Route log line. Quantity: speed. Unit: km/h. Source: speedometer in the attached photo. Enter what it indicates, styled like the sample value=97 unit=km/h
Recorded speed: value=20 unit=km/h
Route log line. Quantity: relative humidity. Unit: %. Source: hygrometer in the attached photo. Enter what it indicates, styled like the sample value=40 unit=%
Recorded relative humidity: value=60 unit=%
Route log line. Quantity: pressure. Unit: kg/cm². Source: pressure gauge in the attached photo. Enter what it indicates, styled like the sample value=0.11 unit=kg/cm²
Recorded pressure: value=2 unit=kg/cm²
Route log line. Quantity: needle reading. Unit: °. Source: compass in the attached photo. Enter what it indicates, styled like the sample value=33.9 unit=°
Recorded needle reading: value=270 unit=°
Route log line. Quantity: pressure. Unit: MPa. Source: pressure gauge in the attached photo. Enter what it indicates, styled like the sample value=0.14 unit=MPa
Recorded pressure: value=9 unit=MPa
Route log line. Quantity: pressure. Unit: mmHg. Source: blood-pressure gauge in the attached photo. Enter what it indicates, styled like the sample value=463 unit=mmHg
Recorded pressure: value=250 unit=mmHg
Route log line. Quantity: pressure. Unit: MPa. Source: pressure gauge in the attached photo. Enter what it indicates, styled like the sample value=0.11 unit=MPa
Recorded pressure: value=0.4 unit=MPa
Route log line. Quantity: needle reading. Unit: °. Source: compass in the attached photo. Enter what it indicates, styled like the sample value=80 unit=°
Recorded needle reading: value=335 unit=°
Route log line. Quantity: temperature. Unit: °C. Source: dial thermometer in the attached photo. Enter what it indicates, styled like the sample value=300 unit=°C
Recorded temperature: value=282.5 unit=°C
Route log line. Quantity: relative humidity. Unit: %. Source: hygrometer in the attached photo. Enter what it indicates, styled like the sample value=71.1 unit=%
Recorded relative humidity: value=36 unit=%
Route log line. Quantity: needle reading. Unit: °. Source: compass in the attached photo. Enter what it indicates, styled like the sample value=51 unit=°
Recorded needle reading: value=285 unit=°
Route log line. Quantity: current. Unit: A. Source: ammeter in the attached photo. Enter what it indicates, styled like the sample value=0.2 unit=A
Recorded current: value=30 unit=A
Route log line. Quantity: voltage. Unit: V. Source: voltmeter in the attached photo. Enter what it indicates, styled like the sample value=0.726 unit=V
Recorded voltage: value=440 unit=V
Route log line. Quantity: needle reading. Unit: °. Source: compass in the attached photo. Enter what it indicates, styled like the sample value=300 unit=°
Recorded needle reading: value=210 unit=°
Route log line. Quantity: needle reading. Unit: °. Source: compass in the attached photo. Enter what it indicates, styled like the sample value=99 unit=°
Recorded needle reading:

### Work instruction
Could you change each "Route log line" in the items above to "Trip log entry" and write all the lines out again with nothing else altered?

### Answer to the exercise
Trip log entry. Quantity: speed. Unit: km/h. Source: speedometer in the attached photo. Enter what it indicates, styled like the sample value=97 unit=km/h
Recorded speed: value=20 unit=km/h
Trip log entry. Quantity: relative humidity. Unit: %. Source: hygrometer in the attached photo. Enter what it indicates, styled like the sample value=40 unit=%
Recorded relative humidity: value=60 unit=%
Trip log entry. Quantity: pressure. Unit: kg/cm². Source: pressure gauge in the attached photo. Enter what it indicates, styled like the sample value=0.11 unit=kg/cm²
Recorded pressure: value=2 unit=kg/cm²
Trip log entry. Quantity: needle reading. Unit: °. Source: compass in the attached photo. Enter what it indicates, styled like the sample value=33.9 unit=°
Recorded needle reading: value=270 unit=°
Trip log entry. Quantity: pressure. Unit: MPa. Source: pressure gauge in the attached photo. Enter what it indicates, styled like the sample value=0.14 unit=MPa
Recorded pressure: value=9 unit=MPa
Trip log entry. Quantity: pressure. Unit: mmHg. Source: blood-pressure gauge in the attached photo. Enter what it indicates, styled like the sample value=463 unit=mmHg
Recorded pressure: value=250 unit=mmHg
Trip log entry. Quantity: pressure. Unit: MPa. Source: pressure gauge in the attached photo. Enter what it indicates, styled like the sample value=0.11 unit=MPa
Recorded pressure: value=0.4 unit=MPa
Trip log entry. Quantity: needle reading. Unit: °. Source: compass in the attached photo. Enter what it indicates, styled like the sample value=80 unit=°
Recorded needle reading: value=335 unit=°
Trip log entry. Quantity: temperature. Unit: °C. Source: dial thermometer in the attached photo. Enter what it indicates, styled like the sample value=300 unit=°C
Recorded temperature: value=282.5 unit=°C
Trip log entry. Quantity: relative humidity. Unit: %. Source: hygrometer in the attached photo. Enter what it indicates, styled like the sample value=71.1 unit=%
Recorded relative humidity: value=36 unit=%
Trip log entry. Quantity: needle reading. Unit: °. Source: compass in the attached photo. Enter what it indicates, styled like the sample value=51 unit=°
Recorded needle reading: value=285 unit=°
Trip log entry. Quantity: current. Unit: A. Source: ammeter in the attached photo. Enter what it indicates, styled like the sample value=0.2 unit=A
Recorded current: value=30 unit=A
Trip log entry. Quantity: voltage. Unit: V. Source: voltmeter in the attached photo. Enter what it indicates, styled like the sample value=0.726 unit=V
Recorded voltage: value=440 unit=V
Trip log entry. Quantity: needle reading. Unit: °. Source: compass in the attached photo. Enter what it indicates, styled like the sample value=300 unit=°
Recorded needle reading: value=210 unit=°
Trip log entry. Quantity: needle reading. Unit: °. Source: compass in the attached photo. Enter what it indicates, styled like the sample value=99 unit=°
Recorded needle reading:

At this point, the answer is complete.